Supplied text:
....
The Dim-Post

September 29, 2015

Notes on A Place of Greater Safety

Filed under: books — danylmc @ 6:31 pm
  • Hilary Mantel’s novel about the French Revolution. It was published in 1992 and is the template for her books about Thomas Cromwell: character and research-based novelisation of pivotal yet complex historic events
  • I think it’s better than Wolf Hall. Actually, I think it is one of the best books I’ve ever read. Oddly I didn’t think this when I first read it which was about ten years ago. It’s a long, dense book: maybe I needed to read it twice? But, also, the reviews were quite cool when it was first published. Perhaps it was before its time and the success of the Cromwell books has retrospectively canonised it, somehow?
  • Or, because the technique is modern but the literary approach is 19th century? The book isn’t about a cryptic fragmented post-modern hypothesis, as was rather fashionable in the 90s; instead it’s about what it is about: the experience of being one of the central conspirators in the French Revolution and the Reign of Terror.
  • Mantel doesn’t have a grand theory of history she’s trying to sell. In the book Robspierre anticipates Marx and argues to his friend Camille Desmoulins that the revolution would have happened without them, and their co-conspirator Danton. Economic and class forces do play a role. But so do whims, geopolitics, friendships, rivalries, romances and random chance. Individuals rise to power and are poised to take the revolution in one direction, but then they’re struck down by their enemies, or ill health, and someone else takes over and history veers off in another direction entirely. History, according to Mantel, is chaos.
  • I don’t know that much about the French Revolution. There isn’t a good English language history of it (so far as I know). I was struck by how many of the incidental characters are still famous ~225 years later. Louis 16th and Marie Antoinette, of course. Laclos, the author of Dangerous Liasons, is a calculating royalist agent. John-Paul Marat appears periodically to present sound logical reasons for the Revolution to murder all its enemies. The painter David apotheosises him after he is killed in his bath. Citizen de Sade (formerly a Marquis) makes an appearance. A heroic young artillery officer called Buonaparte is mentioned towards the end. Heady times.
....
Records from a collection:
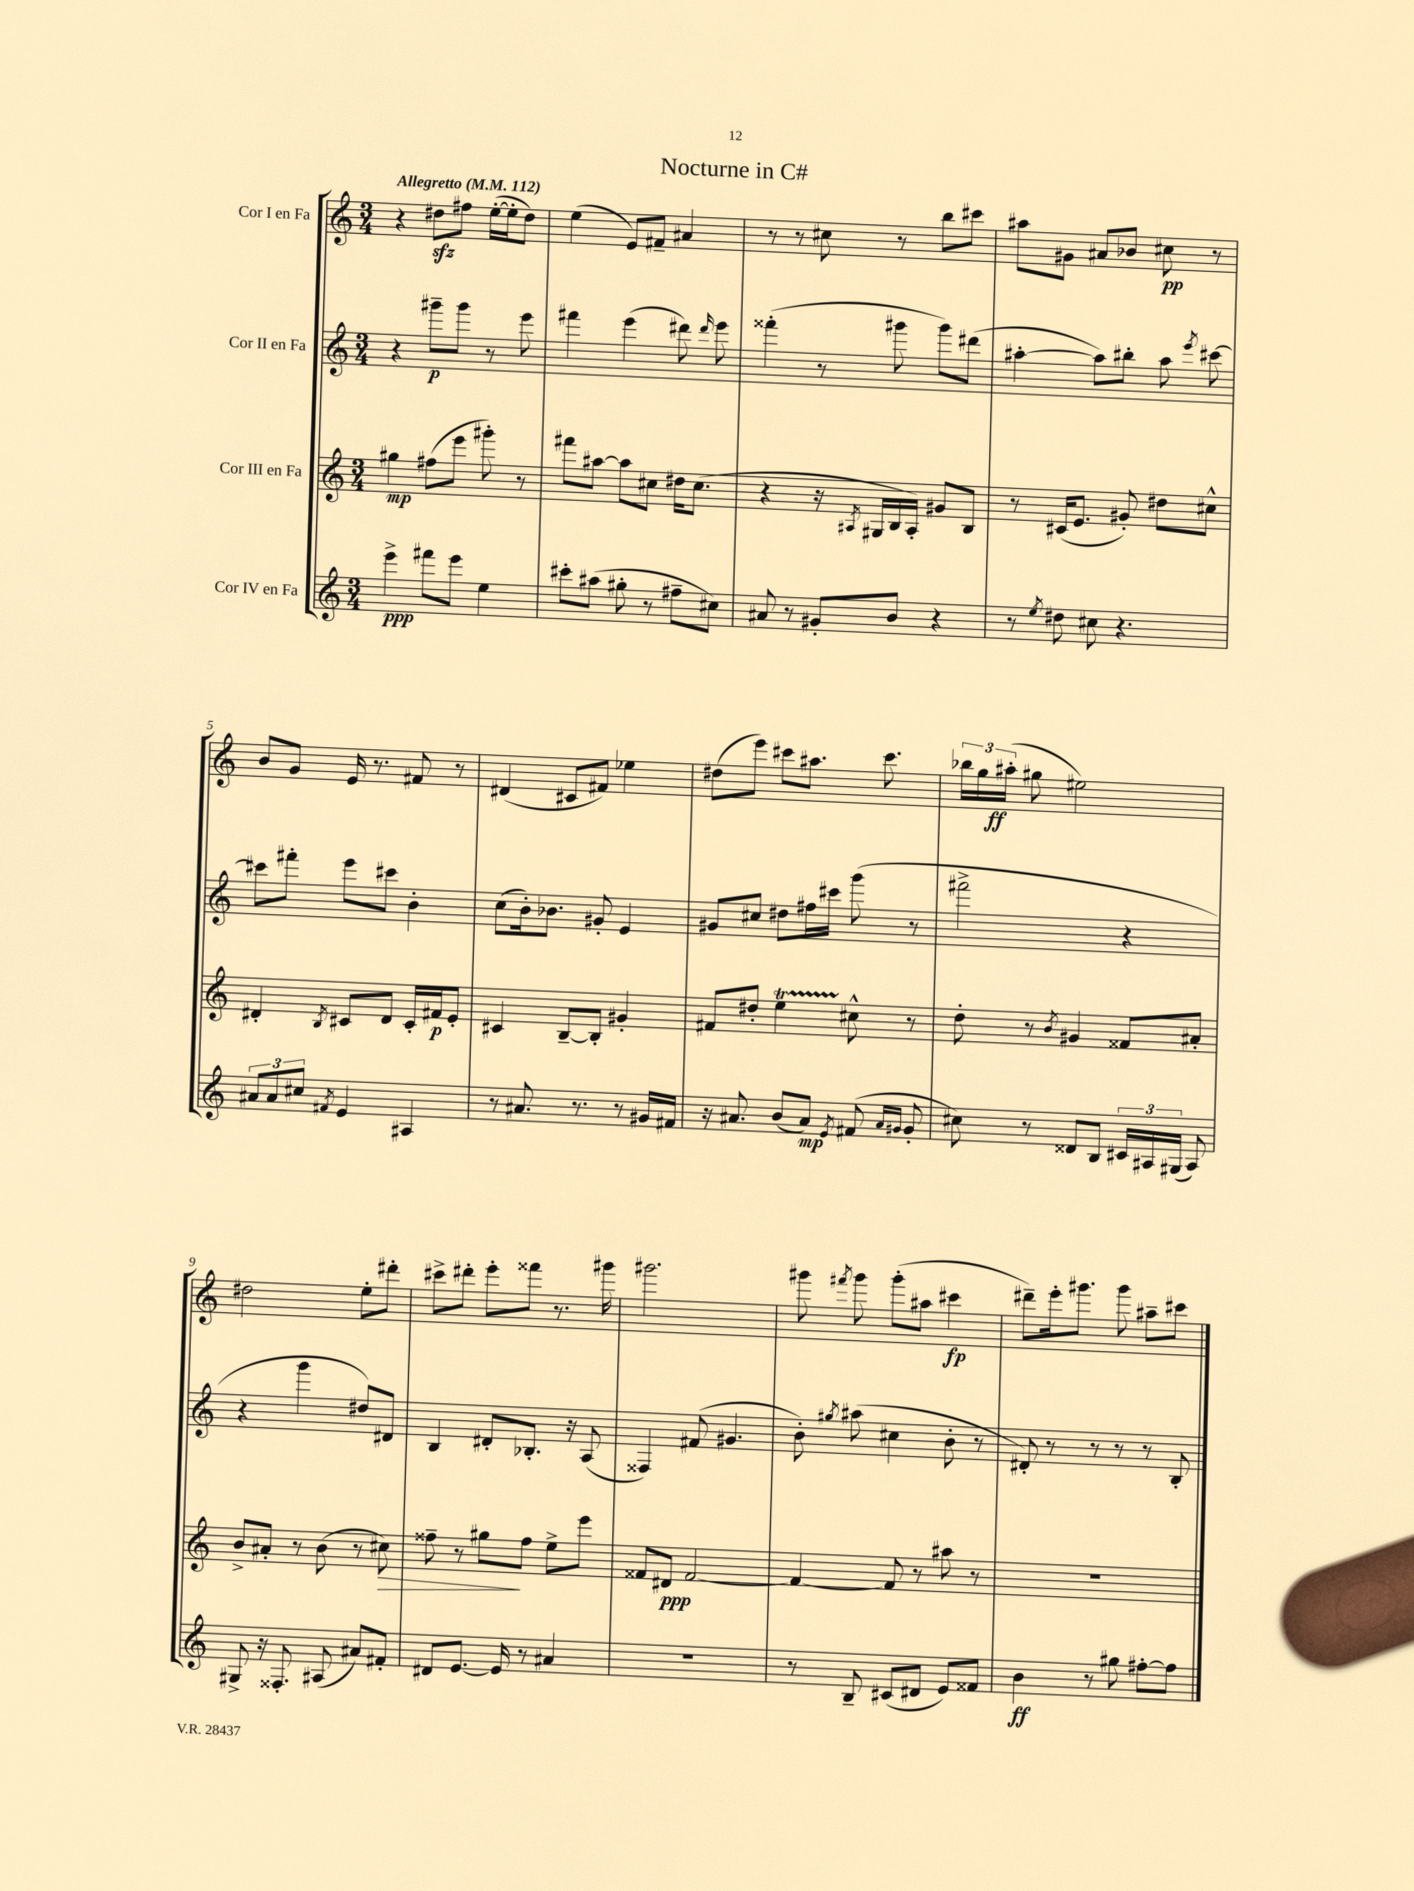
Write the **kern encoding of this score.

**kern	**dynam	**kern	**dynam	**kern	**dynam	**kern	**dynam
*part4	*part4	*part3	*part3	*part2	*part2	*part1	*part1
*staff4	*staff4	*staff3	*staff3	*staff2	*staff2	*staff1	*staff1
*I"Cor IV en Fa	*	*I"Cor III en Fa	*	*I"Cor II en Fa	*	*I"Cor I en Fa	*
*clefG2	*	*clefG2	*	*clefG2	*	*clefG2	*
*k[]	*	*k[]	*	*k[]	*	*k[]	*
*M3/4	*	*M3/4	*	*M3/4	*	*M3/4	*
*MM112	*	*MM112	*	*MM112	*	*MM112	*
=1	=1	=1	=1	=1	=1	=1	=1
!	!	!	!	!	!	!LO:TX:a:B:t=Allegretto	!
4eee^\	ppp	4gg#X\	mp	4r	.	4r	.
8fff#X\L	.	(8ff#X\L	.	8ggg#X~\L	p	8dd#Xzz\L	.
8eee\J	.	8eee\J	.	8ggg#\J	.	8ff#X\J	.
4ee\	.	8ggg#X'\)	.	8r	.	([16ee'\LL	.
.	.	.	.	.	.	16ee'\J]	.
.	.	8r	.	8eee\	.	8dd#\J)	.
=2	=2	=2	=2	=2	=2	=2	=2
8ccc#X'\L	.	8fff#X\L	.	4fff#X\	.	(4ee\	.
(8aa#X\J	.	[8aa#X\J	.	.	.	.	.
8gg#X'\	.	8aa#\L]	.	(4eee\	.	8e/L)	.
8r	.	8cc#X\J	.	.	.	8f#X~/J	.
8ff#X~\L	.	16dd#X\KL	.	8ddd#X\)	.	4a#X/	.
.	.	(8.cc#\J	.	.	.	.	.
.	.	.	.	16qqddd#/	.	.	.
8cc#X\J)	.	.	.	8eee\	.	.	.
=3	=3	=3	=3	=3	=3	=3	=3
8a#X/	.	4r	.	(4fff##X'\	.	8r	.
8r	.	.	.	.	.	8r	.
8g#X'/L	.	16r	.	8r	.	8cc#X\	.
.	.	8qA#X/	.	.	.	.	.
.	.	16G#X/LL	.	.	.	.	.
8b/J	.	16B/	.	8ggg#X\	.	8r	.
.	.	16A#'/JJ)	.	.	.	.	.
4r	.	8g#X/L	.	8ggg#\L)	.	8bb\L	.
.	.	8B/J	.	(8ddd#X\J	.	8ccc#X\J	.
=4	=4	=4	=4	=4	=4	=4	=4
8r	.	8r	.	[4aa#X'\	.	8aa#X\L	.
8qee/	.	.	.	.	.	.	.
8dd#X\	.	(16c#X/KL	.	.	.	8g#X\J	.
.	.	8.e/J	.	.	.	.	.
8cc#X\	.	.	.	8aa#\L])	.	8a#X/L	.
4.r	.	8g#X'/)	.	8bb#X'\J	.	8b-X/J	.
.	.	8dd#X\L	.	8aa#\	.	8cc#X\	pp
.	.	.	.	8qeee/	.	.	.
.	.	8cc#X^^\J	.	[8ccc#X\	.	8r	.
!!LO:LB:g=z
=5	=5	=5	=5	=5	=5	=5	=5
12a#X/L	.	4d#X'/	.	8ccc#X\L]	.	8b/L	.
12a#/	.	.	.	.	.	.	.
.	.	.	.	8fff#X'\J	.	8g/J	.
12cc#X/J	.	.	.	.	.	.	.
8qf#X/	.	8qB/	.	.	.	.	.
4e/	.	8c#X/L	.	8eee\L	.	16e/	.
.	.	.	.	.	.	8.r	.
.	.	8d#/J	.	8ccc#X\J	.	.	.
4A#X/	.	16c#'/LL	.	4b'\	.	8f#X/	.
.	.	16f#X/J	p	.	.	.	.
.	.	8e'/J	.	.	.	8r	.
=6	=6	=6	=6	=6	=6	=6	=6
8r	.	4c#X/	.	(8cc\L	.	(4d#X/	.
8.a#X/	.	.	.	16b'\k)	.	.	.
.	.	.	.	8.b-X\J	.	.	.
.	.	[8B~/L	.	.	.	8c#X/L	.
8.r	.	.	.	.	.	.	.
.	.	8B'/J]	.	8g#X'/	.	8f#X/J)	.
8r	.	4g#X'/	.	4e/	.	4ee-X\	.
16g#X/LL	.	.	.	.	.	.	.
16f#X/JJ	.	.	.	.	.	.	.
=7	=7	=7	=7	=7	=7	=7	=7
16r	.	8f#X/L	.	8g#X/L	.	(8dd#X\L	.
8.a#X/	.	.	.	.	.	.	.
.	.	8dd#X'/J	.	8cc#X/J	.	8eee\J)	.
(8b/L	.	4eet\	.	8dd#X\L	.	8ccc#X\L	.
8a#/J)	mp	.	.	16ff#X\L	.	8.aa#X\J	.
.	.	.	.	16ccc#X\JJ	.	.	.
8qe/	.	.	.	.	.	.	.
(8f#X/	.	8cc#X^^\	.	(8ggg\	.	.	.
.	.	.	.	.	.	8.ccc#\	.
16qqa#/LL	.	.	.	.	.	.	.
16qqg#X/JJ	.	.	.	.	.	.	.
8g#'/	.	8r	.	8r	.	.	.
=8	=8	=8	=8	=8	=8	=8	=8
8cc#X\)	.	8dd'\	.	2fff#X^\	.	24bb-X\LL	.
.	.	.	.	.	.	24gg\	.
.	.	.	.	.	.	(24aa#X'\JJ	ff
8r	.	8r	.	.	.	8gg#X\	.
.	.	8qb/	.	.	.	.	.
8d##X/L	.	4g#X/	.	.	.	2ee#X\)	.
8B/J	.	.	.	.	.	.	.
24c#X/LL	.	8f##X/L	.	4r	.	.	.
24A#X/	.	.	.	.	.	.	.
(24G#X/JJ	.	.	.	.	.	.	.
8A#/)	.	8a#X'/J	.	.	.	.	.
!!LO:LB:g=z
=9	=9	=9	=9	=9	=9	=9	=9
8G#X^/	.	8b^/L	.	4r	.	2dd#X\	.
16r	.	8a#X'/J	.	.	.	.	.
8.F##X'/	.	.	.	.	.	.	.
.	.	8r	.	4ggg\	.	.	.
(8A#X/	.	(8b\	.	.	.	.	.
8a#X/L)	.	8r	.	8dd#X/L)	.	8ee'\L	.
!	!	!	!LO:HP:b	!	!	!	!
8f#X'/J	.	8cc#X\)	>	8d#X/J	.	8ddd#X'\J	.
=10	=10	=10	=10	=10	=10	=10	=10
8d#X/L	.	8ff##X~\	.	4B/	.	8ccc#X^\L	.
[8.e/J	.	8r	.	.	.	8ddd#X'\J	.
.	.	8gg#X\L	.	8d#X'/L	.	8eee'\L	.
16e/]	.	.	.	.	.	.	.
8r	.	8ff##\J	]	8.B-X'/J	.	8fff##X\J	.
4a#X/	.	8ee^\L	.	.	.	8.r	.
.	.	.	.	16r	.	.	.
.	.	8eee\J	.	(8A/	.	.	.
.	.	.	.	.	.	16ggg#X\	.
=11	=11	=11	=11	=11	=11	=11	=11
2.r	.	8f##X/L	.	4F##X/)	.	2.ggg#X\	.
.	.	8d#X/J	ppp	.	.	.	.
.	.	[2f##/	.	(8f#X/	.	.	.
.	.	.	.	4.g#X/	.	.	.
=12	=12	=12	=12	=12	=12	=12	=12
8r	.	4f##/_	.	8b'\)	.	8ggg#X\	.
.	.	.	.	8qgg#X/	.	8qfff#X/	.
8B~/	.	.	.	(8aa#X\	.	8ggg#\	.
(8c#X/L	.	8f##/]	.	4cc#X\	.	(8ggg#'\L	.
8d#X/J	.	8r	.	.	.	8aa#X\J	.
8e/L)	.	8aa#X\	.	8b'\	.	4ccc#X\	fp
8f##X/J	.	8r	.	8r	.	.	.
=13	=13	=13	=13	=13	=13	=13	=13
4b\	ff	2.r	.	8d#X'/)	.	8ddd#X~\L)	.
.	.	.	.	8r	.	16eee'\k	.
.	.	.	.	.	.	8.ggg#X\J	.
8r	.	.	.	8r	.	.	.
8gg#X\	.	.	.	8r	.	8ggg#\	.
[8ff#X'\L	.	.	.	8r	.	8aa#X~\L	.
8ff#\J]	.	.	.	8B'/	.	8ccc#X\J	.
==	==	==	==	==	==	==	==
*-	*-	*-	*-	*-	*-	*-	*-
....
Challenges:
1) In the blog post on A Place of Greater Safety, write out the passage between "Filed under: books" and "canonised it, somehow?", inclusive, substituting "Bring Up the Bodies" for "Wolf Hall".
2) According to the blog post on A Place of Greater Safety, in what year was the novel published?
3) List every incidental character that the blog post on A Place of Greater Safety names as still famous about 225 years later.

Answers provided:
1)
Filed under: books — danylmc @ 6:31 pm
  • Hilary Mantel’s novel about the French Revolution. It was published in 1992 and is the template for her books about Thomas Cromwell: character and research-based novelisation of pivotal yet complex historic events
  • I think it’s better than Bring Up the Bodies. Actually, I think it is one of the best books I’ve ever read. Oddly I didn’t think this when I first read it which was about ten years ago. It’s a long, dense book: maybe I needed to read it twice? But, also, the reviews were quite cool when it was first published. Perhaps it was before its time and the success of the Cromwell books has retrospectively canonised it, somehow?

2) 1992

3)
- Louis 16th
- Marie Antoinette
- Laclos
- John-Paul Marat
- David
- Citizen de Sade
- Buonaparte